Head Above the Water is the semi-autobiographical third album from the folk-country singer. It was recorded in Glasgow and produced alongside Scottish folk musician Alasdair Roberts and Power’s husband, Peter Broderick, formerly of the Danish indie group Efterklang, Power takes the intimate details of her life – the small moments that change everything – and gives them a certain grandeur. Her lover asks her: “City lights or country skies at night, which do you prefer?” on the opening track On a City Night. A question so simple in its answer, the pair decide where to live together as a team – “The city suits you on a city night” – their union cemented.

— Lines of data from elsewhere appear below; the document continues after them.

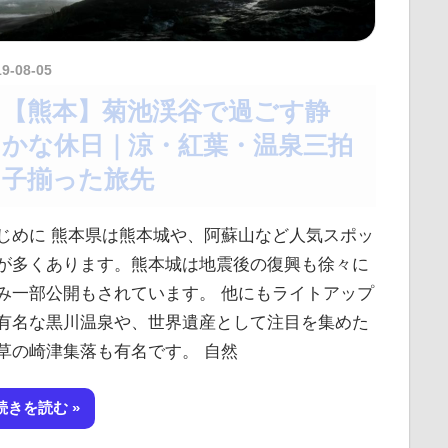
19-08-05
amataViNavi
【熊本】菊池渓谷で過ごす静
かな休日｜涼・紅葉・温泉三拍
子揃った旅先
じめに 熊本県は熊本城や、阿蘇山など人気スポッ
が多くあります。熊本城は地震後の復興も徐々に
み一部公開もされています。 他にもライトアップ
有名な黒川温泉や、世界遺産として注目を集めた
草の崎津集落も有名です。 自然
続きを読む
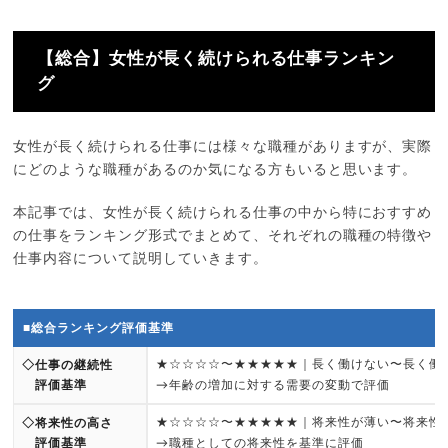
【総合】女性が長く続けられる仕事ランキン
グ
女性が長く続けられる仕事には様々な職種がありますが、実際
にどのような職種があるのか気になる方もいると思います。
本記事では、女性が長く続けられる仕事の中から特におすすめ
の仕事をランキング形式でまとめて、それぞれの職種の特徴や
仕事内容について説明していきます。
■総合ランキング評価基準
★☆☆☆☆〜★★★★★｜長く働けない〜長く働
◇仕事の継続性
評価基準
→年齢の増加に対する需要の変動で評価
★☆☆☆☆〜★★★★★｜将来性が薄い〜将来性
◇将来性の高さ
評価基準
→職種としての将来性を基準に評価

With a shrewd eye, she can home in on the decisions – often hard to make – that lead to a healthier life. I Had to Keep My Circle Small is a tale of stoic self-preservation, and her reworking of the traditional song The Blacksmith shows the catastrophic repercussions of lying. Not Yours to Own comes laden with advice to fight for your space in the world and to make sure that your voice is heard, whether it’s a whisper or a shout.

Lyrically she shows incredible caution in not just examining her own feelings but the feelings of others, too. The songs We Weren’t Sure and You Have a Quiet Power demonstrate the virtues of remaining patient when it comes to matters of the heart. Her windswept voice always leads the way in songs that are never pushed beyond a gentle strum of a guitar or a brush of a bodhrán, which means that the weight of her words lands without any confusion.


As the title of the album – and the closing track – suggests, life rarely dishes out an easy hand to anyone but it’s how you face the struggles that matters. Even if she sometimes feels out of her depth, Power remains focused. No decision is rushed and conclusions are reached organically. Softly delivered, these are hard lessons that we should all learn in time.